B’nai B’rith representative to the U.N. in Geneva Klaus Netter normally speaks under UNHRC agenda item 4, under which all countries except Israel are considered, but instead spoke under item 7 as the commission’s conclusions had previously been expected to be released in that context. Netter admonished the council for the selection of an outspoken critic of Israel, William Schabas, as the chairman of the inquiry. Schabas resigned following the revelation that he had served as a paid consultant to the Palestine Liberation Organization.
Netter explained: “We are speaking under this item, because we had expected that the report of the ‘Commission of Inquiry’ on last year’s conflict in and around Gaza would be submitted by today. Its submission was delayed on account of the most unusual resignation of the commission’s chairman, who had neglected to report his previous consultancy relationship with one of the parties to the Israel-Palestinian conflict. Never in the council’s nine-year history—or indeed in the 60-year history of its predecessor [Human Rights] Commission—had such an embarrassment occurred.

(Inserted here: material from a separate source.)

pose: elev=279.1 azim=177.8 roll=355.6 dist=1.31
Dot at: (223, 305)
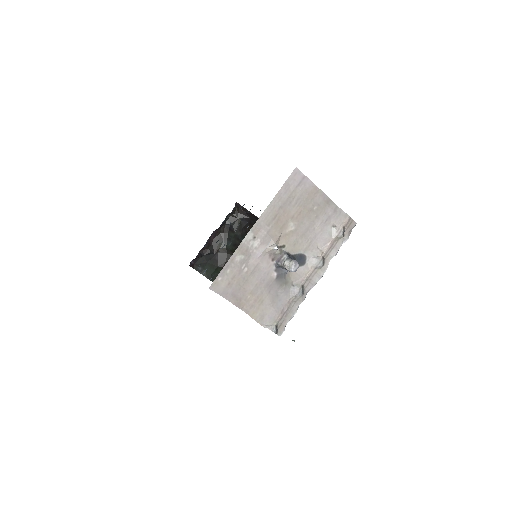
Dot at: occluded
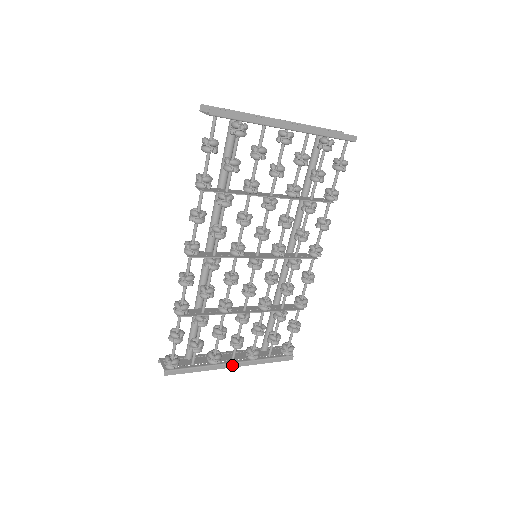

It should serve as a warning in future selections of commission members and special rapporteurs.”
Netter concluded by putting the Palestinian-Israeli conflict into perspective in the broader context of unrest in the Middle East, highlighting the council’s obsession with Israel and its willful ignorance of the incomparable atrocities being committed in Syria: “The number of victims in all past Israel-Arab hostilities constitute a small portion of the 200,000 victims caused by the Syrian conflict next door, but this relationship is hardly reflected in the number of resolutions coming before the council this week.”
A batch of rote anti-Israel motions and reports—more than those targeting any other country—are expected to be approved by the body, whose own members include serial rights violators.